Cross-episode reflection works, but is not enough. After each game, the agent generates a reflection and extracts lessons injected into the next episode's system prompt. By Episode 4, the agent's pre-game plan explicitly opens with a Power Plant—but in-context learning does not close the combat gap, suggesting OpenRA-RL is exactly the environment where weight-updating RL training should measurably matter.

04Conclusion

We have presented OpenRA-RL, the first platform specifically designed to support LLM-based agents in real-time strategy games. Unlike prior RTS AI systems that relied on specialized architectures limited to a single game, OpenRA-RL provides general-purpose infrastructure built on the OpenEnv standard, enabling systematic research on long-horizon planning and strategic reasoning with diverse agent paradigms.

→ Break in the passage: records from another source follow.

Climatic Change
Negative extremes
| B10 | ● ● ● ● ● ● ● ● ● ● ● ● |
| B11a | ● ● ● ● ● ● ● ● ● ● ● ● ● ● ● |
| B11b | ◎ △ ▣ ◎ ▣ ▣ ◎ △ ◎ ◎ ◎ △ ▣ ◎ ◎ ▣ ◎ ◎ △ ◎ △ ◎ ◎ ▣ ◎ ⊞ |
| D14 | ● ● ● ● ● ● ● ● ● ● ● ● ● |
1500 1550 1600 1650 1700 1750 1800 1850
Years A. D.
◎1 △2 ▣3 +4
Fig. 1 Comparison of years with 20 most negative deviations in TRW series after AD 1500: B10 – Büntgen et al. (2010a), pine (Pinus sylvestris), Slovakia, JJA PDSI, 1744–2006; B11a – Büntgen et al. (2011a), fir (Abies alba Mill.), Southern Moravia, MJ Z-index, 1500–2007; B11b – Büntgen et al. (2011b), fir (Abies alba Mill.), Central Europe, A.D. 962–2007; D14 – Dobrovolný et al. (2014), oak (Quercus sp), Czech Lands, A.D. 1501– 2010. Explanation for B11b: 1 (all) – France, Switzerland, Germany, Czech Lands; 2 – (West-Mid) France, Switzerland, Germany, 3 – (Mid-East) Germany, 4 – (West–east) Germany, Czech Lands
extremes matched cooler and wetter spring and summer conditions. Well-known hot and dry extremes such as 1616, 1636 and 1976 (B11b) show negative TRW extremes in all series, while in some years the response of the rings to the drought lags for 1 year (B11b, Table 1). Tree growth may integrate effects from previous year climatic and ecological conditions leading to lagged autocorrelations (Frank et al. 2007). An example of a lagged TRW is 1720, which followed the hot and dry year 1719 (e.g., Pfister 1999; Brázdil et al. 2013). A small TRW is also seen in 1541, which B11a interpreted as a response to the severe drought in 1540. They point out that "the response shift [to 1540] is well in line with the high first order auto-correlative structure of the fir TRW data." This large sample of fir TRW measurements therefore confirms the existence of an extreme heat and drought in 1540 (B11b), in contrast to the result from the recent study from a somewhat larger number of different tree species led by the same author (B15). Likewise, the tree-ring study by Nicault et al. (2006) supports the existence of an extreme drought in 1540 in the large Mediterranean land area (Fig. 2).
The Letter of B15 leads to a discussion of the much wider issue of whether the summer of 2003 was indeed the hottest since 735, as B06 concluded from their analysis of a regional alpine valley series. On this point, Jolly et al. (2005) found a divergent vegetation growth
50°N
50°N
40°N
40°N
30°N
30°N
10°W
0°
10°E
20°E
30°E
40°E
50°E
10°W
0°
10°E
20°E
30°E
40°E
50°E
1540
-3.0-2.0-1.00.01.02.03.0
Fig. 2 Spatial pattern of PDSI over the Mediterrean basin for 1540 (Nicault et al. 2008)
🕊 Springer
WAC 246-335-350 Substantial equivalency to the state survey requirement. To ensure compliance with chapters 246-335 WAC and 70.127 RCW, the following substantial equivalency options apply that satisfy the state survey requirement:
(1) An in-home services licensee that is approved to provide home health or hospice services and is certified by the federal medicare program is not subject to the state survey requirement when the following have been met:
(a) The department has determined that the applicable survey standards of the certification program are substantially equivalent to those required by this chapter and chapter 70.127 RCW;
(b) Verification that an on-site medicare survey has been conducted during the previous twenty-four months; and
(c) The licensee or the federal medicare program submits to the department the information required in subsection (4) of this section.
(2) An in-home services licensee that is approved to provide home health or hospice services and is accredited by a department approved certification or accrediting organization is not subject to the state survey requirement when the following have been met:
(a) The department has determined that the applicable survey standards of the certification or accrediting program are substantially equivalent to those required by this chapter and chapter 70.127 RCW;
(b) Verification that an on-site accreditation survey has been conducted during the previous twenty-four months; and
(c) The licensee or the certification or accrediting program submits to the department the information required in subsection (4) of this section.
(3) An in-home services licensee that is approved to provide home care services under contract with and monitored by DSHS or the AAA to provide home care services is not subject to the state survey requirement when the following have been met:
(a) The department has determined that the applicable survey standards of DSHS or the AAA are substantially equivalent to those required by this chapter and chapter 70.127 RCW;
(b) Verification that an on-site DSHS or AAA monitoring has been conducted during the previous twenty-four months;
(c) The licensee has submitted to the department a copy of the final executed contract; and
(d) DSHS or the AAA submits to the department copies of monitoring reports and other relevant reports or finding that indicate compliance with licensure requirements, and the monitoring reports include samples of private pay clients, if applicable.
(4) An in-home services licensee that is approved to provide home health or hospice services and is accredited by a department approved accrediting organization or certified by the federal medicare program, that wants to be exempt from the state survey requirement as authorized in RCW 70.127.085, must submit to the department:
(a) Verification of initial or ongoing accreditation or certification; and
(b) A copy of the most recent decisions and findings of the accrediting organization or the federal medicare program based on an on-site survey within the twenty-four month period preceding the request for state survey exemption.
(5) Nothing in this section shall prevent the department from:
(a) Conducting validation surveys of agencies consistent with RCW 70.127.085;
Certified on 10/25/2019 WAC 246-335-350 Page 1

The platform addresses a critical infrastructure gap through three key contributions. First, a modular three-layer architecture decouples agent computation from game execution via a gRPC bridge, Gymnasium-style Python API, and Model Context Protocol integration that exposes 50 game actions as tool calls compatible with frontier LLM systems. Second, an asynchronous dual-channel design gracefully handles agents operating slower than real-time, with bounded observation and action buffers that prevent game progression from blocking on agent latency. Third, a multi-session architecture hosts 64 concurrent game sessions in a single process, reducing reset latency from 5–15 seconds to 256ms and memory consumption from approximately 40 GB to approximately 6 GB.

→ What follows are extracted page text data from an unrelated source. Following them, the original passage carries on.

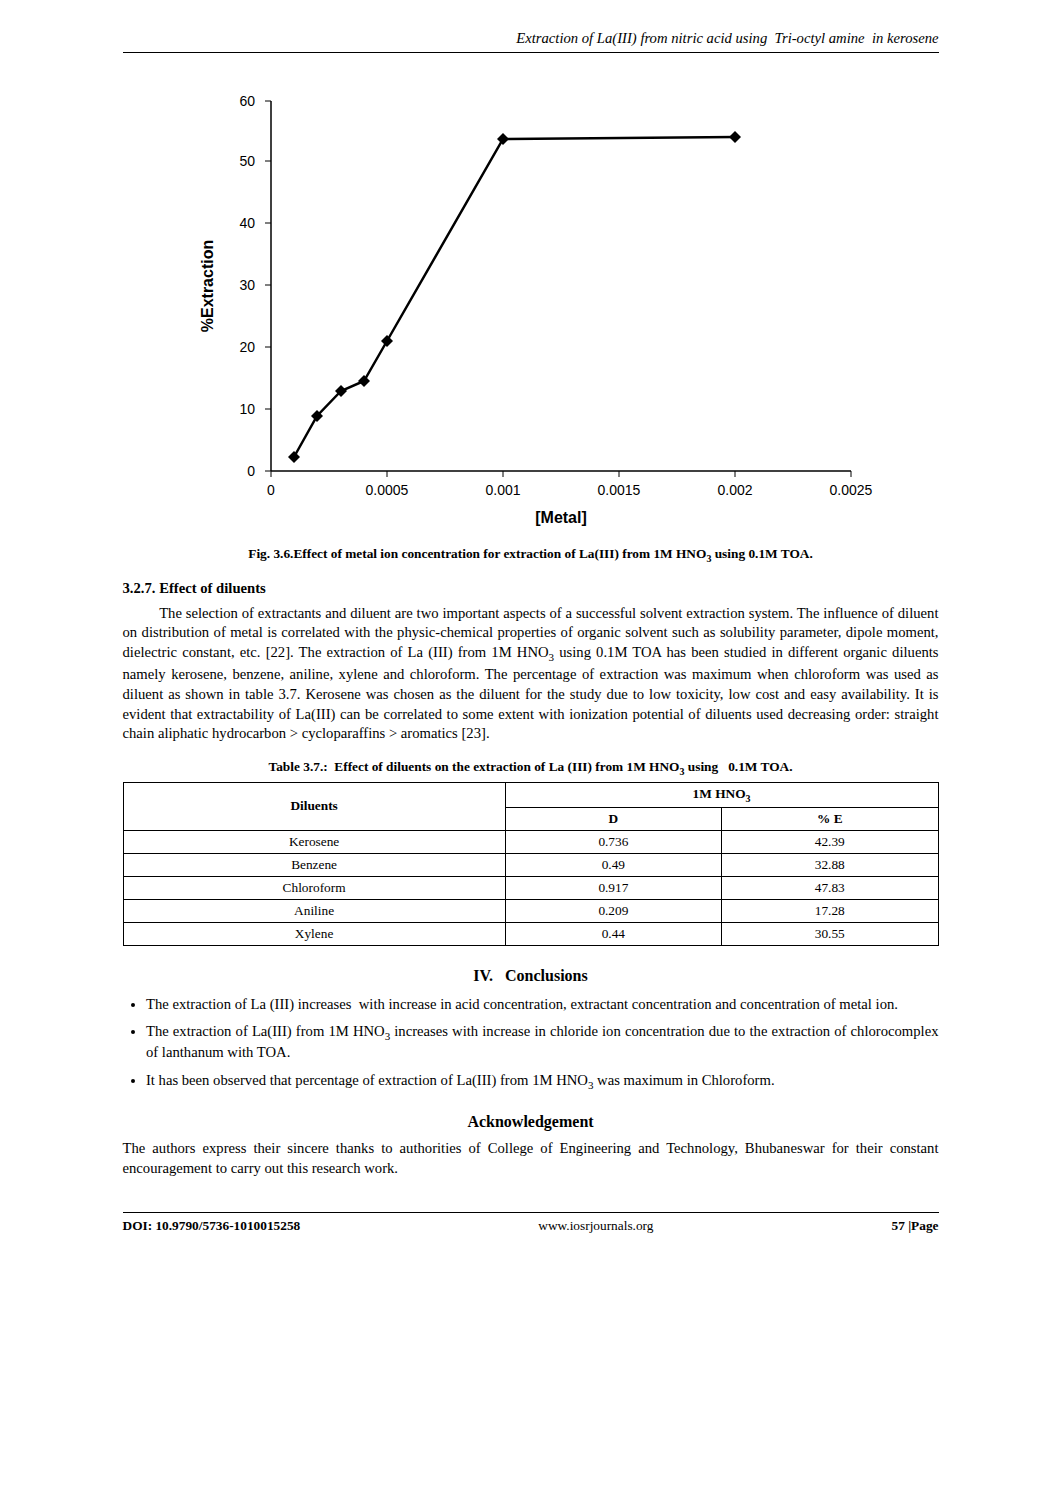Extraction of La(III) from nitric acid using Tri-octyl amine in kerosene
0 10 20 30 40 50 60 0 0.0005 0.001 0.0015 0.002 0.0025 %Extraction [Metal]
Fig. 3.6.Effect of metal ion concentration for extraction of La(III) from 1M HNO3 using 0.1M TOA.
3.2.7. Effect of diluents
The selection of extractants and diluent are two important aspects of a successful solvent extraction system. The influence of diluent on distribution of metal is correlated with the physic-chemical properties of organic solvent such as solubility parameter, dipole moment, dielectric constant, etc. [22]. The extraction of La (III) from 1M HNO3 using 0.1M TOA has been studied in different organic diluents namely kerosene, benzene, aniline, xylene and chloroform. The percentage of extraction was maximum when chloroform was used as diluent as shown in table 3.7. Kerosene was chosen as the diluent for the study due to low toxicity, low cost and easy availability. It is evident that extractability of La(III) can be correlated to some extent with ionization potential of diluents used decreasing order: straight chain aliphatic hydrocarbon > cycloparaffins > aromatics [23].
Table 3.7.: Effect of diluents on the extraction of La (III) from 1M HNO3 using 0.1M TOA.
| Diluents | 1M HNO 3 |
| --- | --- |
| D | % E |
| Kerosene | 0.736 | 42.39 |
| Benzene | 0.49 | 32.88 |
| Chloroform | 0.917 | 47.83 |
| Aniline | 0.209 | 17.28 |
| Xylene | 0.44 | 30.55 |
IV. Conclusions
The extraction of La (III) increases with increase in acid concentration, extractant concentration and concentration of metal ion.
The extraction of La(III) from 1M HNO3 increases with increase in chloride ion concentration due to the extraction of chlorocomplex of lanthanum with TOA.
It has been observed that percentage of extraction of La(III) from 1M HNO3 was maximum in Chloroform.
Acknowledgement
The authors express their sincere thanks to authorities of College of Engineering and Technology, Bhubaneswar for their constant encouragement to carry out this research work.
DOI: 10.9790/5736-1010015258 www.iosrjournals.org 57 |Page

Our demonstration with a Qwen3 32B agent validates both the platform's technical capabilities and its utility as a research testbed. The agent's performance—achieving 0.58–0.80 scores on economic management but zero on combat execution across five episodes—reveals that even frontier LLMs require substantial learning to master RTS games, confirming strategic depth that is neither trivially solved by prompt engineering nor reducible to short-horizon reasoning.

As a first-class OpenEnv environment distributed via the Hugging Face Hub, OpenRA-RL is immediately consumable by PyTorch-native training frameworks including TRL, torchforge, and Unsloth without environment-specific adapters. We release the platform as open-source software and invite the research community to build upon this foundation for advancing strategic reasoning in AI agents.